I am a new chef looking for a job.
I graduated with honors from the prestigious Le Cordon Bleu culinary academy.
I have worked as a personal chef in Paris, the undisputed center of the gastronomical universe.
I have read Brillat-Savarin's The Physiology of Taste twice, even though it hurt.
And I am looking for a job in Tallahassee, Florida.
I have a friend who graduated a few months before me. He is working for Chef Gordon Ramsey (most of you might know him from his uber-dramatic FOX show Hell's Kitchen) in London on the line at one of Ramsey's most sought-after dining concepts.
I have another friend who graduated at the same time as I did who is now working in the catering division of the Four Seasons Chicago, recently named the Best Hotel Experience by some swanky and reputable source.
And I am looking for a job in Tallahassee, Florida.
The past two days have been full of resume passing. Perhaps it would have been easier to throw my resume at people in say, New York, Napa Valley, or even Boston or Orlando (Chefs at Disney get a $1,000 bonus just for staying for a month). But in Tallahassee, I had nine possible employers. Nine. And every single executive chef or sous chef that I talked to in the past 48 hours had the exact same thing to say. "The Le Cordon Bleu? What in God's name are you doing in Tallahassee?"
I have to admit, Tallahassee isn't the chicest or most erudite of towns. Two things dominate the social landscape. Politics and college life. This fact, in turn, does two things: it limits the kinds of restaurants that succeed in the town (the kind politicians eat at, and the kind college kids eat at), and it limits the job field significantly. A town with over 60,000 college-age students willing to work for a pittance in the kitchen is much like the problem I would have had by staying in Chicago and working in a kitchen. Only the problem in Chicago kitchens is that if you don't speak Spanish, it doesn't matter if you ARE Escoffier; you're not getting a job.

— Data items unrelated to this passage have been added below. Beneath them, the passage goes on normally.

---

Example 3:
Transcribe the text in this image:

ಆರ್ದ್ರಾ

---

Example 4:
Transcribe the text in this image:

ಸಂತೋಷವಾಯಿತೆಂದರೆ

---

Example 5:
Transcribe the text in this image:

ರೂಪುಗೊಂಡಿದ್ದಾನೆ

It's true, Tallahassee wasn't my first choice, but the possibility of my attending FSU for graduate school and my ability to live here for almost nothing while I pay off my college loans was too tempting to pass up. Plus, I do believe that there is room in Tallahassee for a young, 22-year old, blonde American girl to show these down-home executive chefs that she actually can make some kind of an impact in this gastronomically-challenged town.